* **EXERCISE GOAL**
Please set down every record exactly as it appears below.

* **INFORMATION GIVEN**
>>>>

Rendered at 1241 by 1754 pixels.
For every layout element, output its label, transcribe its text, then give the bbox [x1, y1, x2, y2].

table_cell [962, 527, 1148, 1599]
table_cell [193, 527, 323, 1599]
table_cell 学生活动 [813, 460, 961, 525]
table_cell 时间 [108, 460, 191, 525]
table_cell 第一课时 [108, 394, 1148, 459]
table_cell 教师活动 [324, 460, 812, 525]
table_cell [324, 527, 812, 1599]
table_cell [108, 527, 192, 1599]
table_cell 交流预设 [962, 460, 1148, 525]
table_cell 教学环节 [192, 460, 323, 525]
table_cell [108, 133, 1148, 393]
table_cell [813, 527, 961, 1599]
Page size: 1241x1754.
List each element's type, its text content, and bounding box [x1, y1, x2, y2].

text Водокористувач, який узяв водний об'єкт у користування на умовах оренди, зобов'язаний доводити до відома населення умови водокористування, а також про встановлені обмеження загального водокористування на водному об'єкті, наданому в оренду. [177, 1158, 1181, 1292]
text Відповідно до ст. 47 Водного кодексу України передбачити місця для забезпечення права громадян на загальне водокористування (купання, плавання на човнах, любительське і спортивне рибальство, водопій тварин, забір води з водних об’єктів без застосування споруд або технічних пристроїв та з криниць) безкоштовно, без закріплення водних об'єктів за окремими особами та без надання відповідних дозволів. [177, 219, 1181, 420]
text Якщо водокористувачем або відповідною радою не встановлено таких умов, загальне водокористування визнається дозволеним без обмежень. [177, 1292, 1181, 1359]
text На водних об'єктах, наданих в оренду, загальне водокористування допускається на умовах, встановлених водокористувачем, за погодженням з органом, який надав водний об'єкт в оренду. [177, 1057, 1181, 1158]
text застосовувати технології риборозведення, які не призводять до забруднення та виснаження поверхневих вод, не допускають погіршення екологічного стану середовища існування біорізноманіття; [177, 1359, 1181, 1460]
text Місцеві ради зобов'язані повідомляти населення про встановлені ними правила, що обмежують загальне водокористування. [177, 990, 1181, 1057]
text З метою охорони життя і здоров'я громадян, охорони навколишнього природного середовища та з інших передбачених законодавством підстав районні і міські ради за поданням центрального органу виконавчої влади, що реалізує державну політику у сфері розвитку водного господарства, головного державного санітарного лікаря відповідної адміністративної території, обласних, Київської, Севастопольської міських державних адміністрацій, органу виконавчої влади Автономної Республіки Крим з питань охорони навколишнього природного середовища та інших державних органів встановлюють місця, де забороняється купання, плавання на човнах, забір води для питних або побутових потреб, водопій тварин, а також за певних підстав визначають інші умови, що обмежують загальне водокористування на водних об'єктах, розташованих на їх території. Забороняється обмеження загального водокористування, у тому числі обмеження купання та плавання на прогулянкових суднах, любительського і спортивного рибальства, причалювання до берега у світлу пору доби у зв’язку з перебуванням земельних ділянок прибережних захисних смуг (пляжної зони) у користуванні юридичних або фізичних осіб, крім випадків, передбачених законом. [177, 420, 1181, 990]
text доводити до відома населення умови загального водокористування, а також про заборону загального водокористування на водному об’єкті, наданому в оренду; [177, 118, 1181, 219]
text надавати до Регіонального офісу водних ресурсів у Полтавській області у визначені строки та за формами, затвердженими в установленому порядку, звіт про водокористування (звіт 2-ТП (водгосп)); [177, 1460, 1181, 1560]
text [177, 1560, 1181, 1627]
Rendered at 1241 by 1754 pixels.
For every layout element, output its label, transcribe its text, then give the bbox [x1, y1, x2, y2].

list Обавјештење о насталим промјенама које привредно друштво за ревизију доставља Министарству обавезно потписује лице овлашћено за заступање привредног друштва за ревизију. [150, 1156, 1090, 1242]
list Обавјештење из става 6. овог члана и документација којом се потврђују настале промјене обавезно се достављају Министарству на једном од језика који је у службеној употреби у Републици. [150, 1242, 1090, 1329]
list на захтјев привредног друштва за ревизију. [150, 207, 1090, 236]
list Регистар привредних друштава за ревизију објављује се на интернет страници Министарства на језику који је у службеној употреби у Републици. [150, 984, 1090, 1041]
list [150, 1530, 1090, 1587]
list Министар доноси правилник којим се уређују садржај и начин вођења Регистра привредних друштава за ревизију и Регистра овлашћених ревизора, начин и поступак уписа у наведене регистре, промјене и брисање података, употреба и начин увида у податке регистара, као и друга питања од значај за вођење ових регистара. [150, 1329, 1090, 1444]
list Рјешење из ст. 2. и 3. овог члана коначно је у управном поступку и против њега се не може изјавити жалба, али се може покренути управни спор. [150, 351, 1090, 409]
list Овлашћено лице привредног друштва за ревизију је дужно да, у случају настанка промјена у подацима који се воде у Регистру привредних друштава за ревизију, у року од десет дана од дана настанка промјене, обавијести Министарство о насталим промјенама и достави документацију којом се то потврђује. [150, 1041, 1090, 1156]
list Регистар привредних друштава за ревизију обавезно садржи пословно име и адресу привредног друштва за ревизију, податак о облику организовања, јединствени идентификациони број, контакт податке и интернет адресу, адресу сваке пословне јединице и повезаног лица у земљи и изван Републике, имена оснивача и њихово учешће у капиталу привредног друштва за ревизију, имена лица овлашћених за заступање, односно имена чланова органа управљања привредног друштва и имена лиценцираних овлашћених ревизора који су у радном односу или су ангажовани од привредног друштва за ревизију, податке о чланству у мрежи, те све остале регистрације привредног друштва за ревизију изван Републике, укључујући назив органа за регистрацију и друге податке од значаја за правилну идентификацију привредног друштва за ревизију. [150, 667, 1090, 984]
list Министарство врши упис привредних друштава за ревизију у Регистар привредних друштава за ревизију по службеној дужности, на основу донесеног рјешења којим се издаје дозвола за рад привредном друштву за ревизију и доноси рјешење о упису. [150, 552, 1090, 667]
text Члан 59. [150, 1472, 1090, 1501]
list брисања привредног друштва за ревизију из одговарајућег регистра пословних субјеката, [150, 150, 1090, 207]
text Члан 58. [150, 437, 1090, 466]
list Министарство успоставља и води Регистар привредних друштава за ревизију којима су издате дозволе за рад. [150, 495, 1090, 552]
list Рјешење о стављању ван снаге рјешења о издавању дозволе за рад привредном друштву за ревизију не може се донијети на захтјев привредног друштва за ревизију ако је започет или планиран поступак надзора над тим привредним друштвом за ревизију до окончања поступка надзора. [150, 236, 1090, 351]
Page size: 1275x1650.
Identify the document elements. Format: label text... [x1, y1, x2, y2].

<<<<

* **FINISHED TASK**
Rendered at 1241 by 1754 pixels.
For every layout element, output its label, transcribe its text, then give the bbox [x1, y1, x2, y2].

table_cell [962, 527, 1148, 1599]
table_cell [193, 527, 323, 1599]
table_cell 学生活动 [813, 460, 961, 525]
table_cell 时间 [108, 460, 191, 525]
table_cell 第一课时 [108, 394, 1148, 459]
table_cell 教师活动 [324, 460, 812, 525]
table_cell [324, 527, 812, 1599]
table_cell [108, 527, 192, 1599]
table_cell 交流预设 [962, 460, 1148, 525]
table_cell 教学环节 [192, 460, 323, 525]
table_cell [108, 133, 1148, 393]
table_cell [813, 527, 961, 1599]
Page size: 1241x1754.
List each element's type, its text content, and bounding box [x1, y1, x2, y2].

text Водокористувач, який узяв водний об'єкт у користування на умовах оренди, зобов'язаний доводити до відома населення умови водокористування, а також про встановлені обмеження загального водокористування на водному об'єкті, наданому в оренду. [177, 1158, 1181, 1292]
text Відповідно до ст. 47 Водного кодексу України передбачити місця для забезпечення права громадян на загальне водокористування (купання, плавання на човнах, любительське і спортивне рибальство, водопій тварин, забір води з водних об’єктів без застосування споруд або технічних пристроїв та з криниць) безкоштовно, без закріплення водних об'єктів за окремими особами та без надання відповідних дозволів. [177, 219, 1181, 420]
text Якщо водокористувачем або відповідною радою не встановлено таких умов, загальне водокористування визнається дозволеним без обмежень. [177, 1292, 1181, 1359]
text На водних об'єктах, наданих в оренду, загальне водокористування допускається на умовах, встановлених водокористувачем, за погодженням з органом, який надав водний об'єкт в оренду. [177, 1057, 1181, 1158]
text застосовувати технології риборозведення, які не призводять до забруднення та виснаження поверхневих вод, не допускають погіршення екологічного стану середовища існування біорізноманіття; [177, 1359, 1181, 1460]
text Місцеві ради зобов'язані повідомляти населення про встановлені ними правила, що обмежують загальне водокористування. [177, 990, 1181, 1057]
text З метою охорони життя і здоров'я громадян, охорони навколишнього природного середовища та з інших передбачених законодавством підстав районні і міські ради за поданням центрального органу виконавчої влади, що реалізує державну політику у сфері розвитку водного господарства, головного державного санітарного лікаря відповідної адміністративної території, обласних, Київської, Севастопольської міських державних адміністрацій, органу виконавчої влади Автономної Республіки Крим з питань охорони навколишнього природного середовища та інших державних органів встановлюють місця, де забороняється купання, плавання на човнах, забір води для питних або побутових потреб, водопій тварин, а також за певних підстав визначають інші умови, що обмежують загальне водокористування на водних об'єктах, розташованих на їх території. Забороняється обмеження загального водокористування, у тому числі обмеження купання та плавання на прогулянкових суднах, любительського і спортивного рибальства, причалювання до берега у світлу пору доби у зв’язку з перебуванням земельних ділянок прибережних захисних смуг (пляжної зони) у користуванні юридичних або фізичних осіб, крім випадків, передбачених законом. [177, 420, 1181, 990]
text доводити до відома населення умови загального водокористування, а також про заборону загального водокористування на водному об’єкті, наданому в оренду; [177, 118, 1181, 219]
text надавати до Регіонального офісу водних ресурсів у Полтавській області у визначені строки та за формами, затвердженими в установленому порядку, звіт про водокористування (звіт 2-ТП (водгосп)); [177, 1460, 1181, 1560]
text [177, 1560, 1181, 1627]
Rendered at 1241 by 1754 pixels.
For every layout element, output its label, transcribe its text, then give the bbox [x1, y1, x2, y2].

list Обавјештење о насталим промјенама које привредно друштво за ревизију доставља Министарству обавезно потписује лице овлашћено за заступање привредног друштва за ревизију. [150, 1156, 1090, 1242]
list Обавјештење из става 6. овог члана и документација којом се потврђују настале промјене обавезно се достављају Министарству на једном од језика који је у службеној употреби у Републици. [150, 1242, 1090, 1329]
list на захтјев привредног друштва за ревизију. [150, 207, 1090, 236]
list Регистар привредних друштава за ревизију објављује се на интернет страници Министарства на језику који је у службеној употреби у Републици. [150, 984, 1090, 1041]
list [150, 1530, 1090, 1587]
list Министар доноси правилник којим се уређују садржај и начин вођења Регистра привредних друштава за ревизију и Регистра овлашћених ревизора, начин и поступак уписа у наведене регистре, промјене и брисање података, употреба и начин увида у податке регистара, као и друга питања од значај за вођење ових регистара. [150, 1329, 1090, 1444]
list Рјешење из ст. 2. и 3. овог члана коначно је у управном поступку и против њега се не може изјавити жалба, али се може покренути управни спор. [150, 351, 1090, 409]
list Овлашћено лице привредног друштва за ревизију је дужно да, у случају настанка промјена у подацима који се воде у Регистру привредних друштава за ревизију, у року од десет дана од дана настанка промјене, обавијести Министарство о насталим промјенама и достави документацију којом се то потврђује. [150, 1041, 1090, 1156]
list Регистар привредних друштава за ревизију обавезно садржи пословно име и адресу привредног друштва за ревизију, податак о облику организовања, јединствени идентификациони број, контакт податке и интернет адресу, адресу сваке пословне јединице и повезаног лица у земљи и изван Републике, имена оснивача и њихово учешће у капиталу привредног друштва за ревизију, имена лица овлашћених за заступање, односно имена чланова органа управљања привредног друштва и имена лиценцираних овлашћених ревизора који су у радном односу или су ангажовани од привредног друштва за ревизију, податке о чланству у мрежи, те све остале регистрације привредног друштва за ревизију изван Републике, укључујући назив органа за регистрацију и друге податке од значаја за правилну идентификацију привредног друштва за ревизију. [150, 667, 1090, 984]
list Министарство врши упис привредних друштава за ревизију у Регистар привредних друштава за ревизију по службеној дужности, на основу донесеног рјешења којим се издаје дозвола за рад привредном друштву за ревизију и доноси рјешење о упису. [150, 552, 1090, 667]
text Члан 59. [150, 1472, 1090, 1501]
list брисања привредног друштва за ревизију из одговарајућег регистра пословних субјеката, [150, 150, 1090, 207]
text Члан 58. [150, 437, 1090, 466]
list Министарство успоставља и води Регистар привредних друштава за ревизију којима су издате дозволе за рад. [150, 495, 1090, 552]
list Рјешење о стављању ван снаге рјешења о издавању дозволе за рад привредном друштву за ревизију не може се донијети на захтјев привредног друштва за ревизију ако је започет или планиран поступак надзора над тим привредним друштвом за ревизију до окончања поступка надзора. [150, 236, 1090, 351]
Page size: 1275x1650.
Identify the document elements. Format: label text... [x1, y1, x2, y2].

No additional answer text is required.